Le très attendu "Blade Runner 2049" déçoit

©Sony Pictures

Le film le plus attendu de l’année ne tient pas toutes ses promesses. La faute à trop d’attentes? À trop de respect? À trop peu d’ambition?

Quand ils ont su que le reboot de "Blade Runner" était confié au génie canadien Denis Villeneuve, tous les cinéphiles de la planète ont poussé un grand ouf. Le chef-d’œuvre de Ridley Scott inspiré par la nouvelle de Philip K. Dick pouvait dormir sur ses deux oreilles: Villeneuve éviterait tous les écueils. Recycler complaisamment un univers qui a pesé comme nul autre sur l’esthétique de la fin du XXe siècle? à coup de pluie de cendres, de métropole plongée dans une nuit permanente, et d’hologrammes clignotants? Très peu pour lui… Aller rechercher le personnage de Rick Deckard et le confier à un Harrison Ford devenu depuis 10 ans pratiquement monofacial – à part la lèvre inférieure qui frémit lorsqu’il souffre? Il s’en garderait à tout prix…

BLADE RUNNER 2049 - Bande Annonce

Accepter une intrigue épaisse comme du papier à cigarette, alors que la nouvelle originelle ("Les androïdes rêvent-ils de moutons électriques?") invitait le spectateur à de fascinantes spéculations sur l’avenir de l’humanité, et le partage de la vie avec des intelligences artificielles humanoïdes? Jamais! De "Prisoners" à "The Arrival", Villeneuve était réputé pour la qualité des histoires qu’il porte à l’écran…

"Blade Runner 2049"

Note: 2/5

De Denis Villeneuve

Avec Ryan Gosling, Harrison Ford, Robin Penn, Jared Leto…

Hélas. Trois fois hélas. Rien n’est catastrophique, et on navigue ici au-dessus de la mêlée des habituels blockbusters. Mais rien n’est vraiment aussi génial qu’espéré. Ryan Gosling fait le boulot en reprenant le rôle du Réplicant solitaire payé pour en traquer d’autres… Villeneuve reste un pro de la mise en scène et du rythme à donner à un film pour lui imposer son style personnel… Et on se laisserait presque embarquer par cette suite de séquences lentes jusqu’à l’hypnose, et par une bande-son où de prodigieux effets se mêlent à une musique envoûtante…

Mais au service de quoi? Chaque séquence, presque chaque plan, dans le film de 1982, faisait vibrer le spectateur d’un permanent questionnement métaphysique. Qui est humain? Qui ne l’est plus? Qui croit l’être? Et qu’est-ce qui fait le bonheur: la certitude de posséder une âme? Le doute d’en être peut-être dépourvu? La connaissance de soi? Ou celle de son Créateur?

C’était pourtant la "voie royale"

À l’époque, un simple chasseur de prime très Film Noir, Deckard – revenu de tout, mais pourvu d’un certain humour – se mettait à douter, donnant au récit un caractère philosophique, où l’action, les courses-poursuites et les voitures qui volent prenaient sens.

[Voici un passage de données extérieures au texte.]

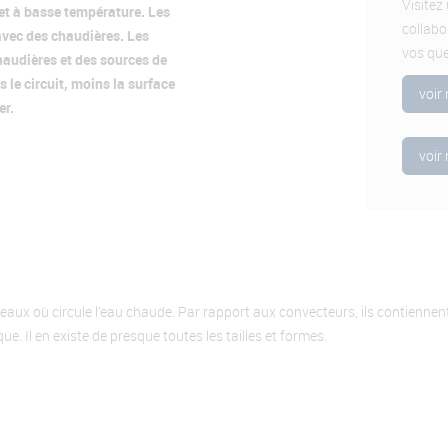
Visitez
 et à basse température. Les
collabo
vec des chaudières. Les
vos que
audières et des sources de
 le circuit, moins la surface
voir
er.
voir
ux où circule l’eau chaude. Par rapport aux convecteurs, ils contiennent
 Il en existe de presque toutes les tailles et formes.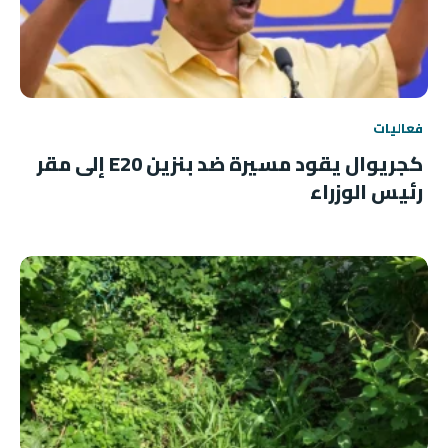
فعاليات
كجريوال يقود مسيرة ضد بنزين E20 إلى مقر
رئيس الوزراء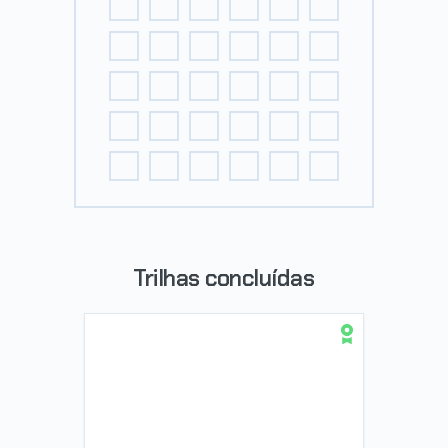
Trilhas concluídas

On cherchera en vain ici le prolongement de cette adéquation entre violence, questionnement intérieur et histoire d’amour impossible…

Pourtant notre époque n’attendait que cela. Entre crise existentielle, due au virtuel, et climat en déroute, c’était la voie royale: nous allons précisément "rejoindre" Blade Runner, dont l’action se passe en 2019. Et si L.A. n’est pas encore une mégapole de cendres où on parle japonais, notre météo n’est pas au beau fixe, et les singularités (ce moment imminent où les Intelligences Artificielles supplanteront l’intelligence humaine) se rapprochent et font craindre l’asservissement.

La preuve, sans doute, que le vrai génie du "Blade Runner" de 1982 était un certain Philip K. Dick.

On était donc en droit d’attendre une vraie proposition scénaristique, pour ce nouveau saut dans le temps. Mais "2049" n’a pas grand-chose de neuf à offrir en matière de vertige

Au contraire, il recycle les mêmes ingrédients – rigoureusement les mêmes: architectures dévastées, sable en mouvement et jusqu’à la coiffure de Pris (Daryl Hannah) – mais au service d’une recette beaucoup moins goûtue.

La preuve, sans doute, que le vrai génie du "Blade Runner" de 1982 était un certain Philip K. Dick, soit l’un des plus grands visionnaires du XXe siècle: de "Minority Report" à "Total Recall", en passant par "Ubik" (ou la nouvelle série télé "Philip K. Dick’s Electric Dreams",), l’écrivain maudit n’avait-il pas anticipé tous nos pires cauchemars technologiques?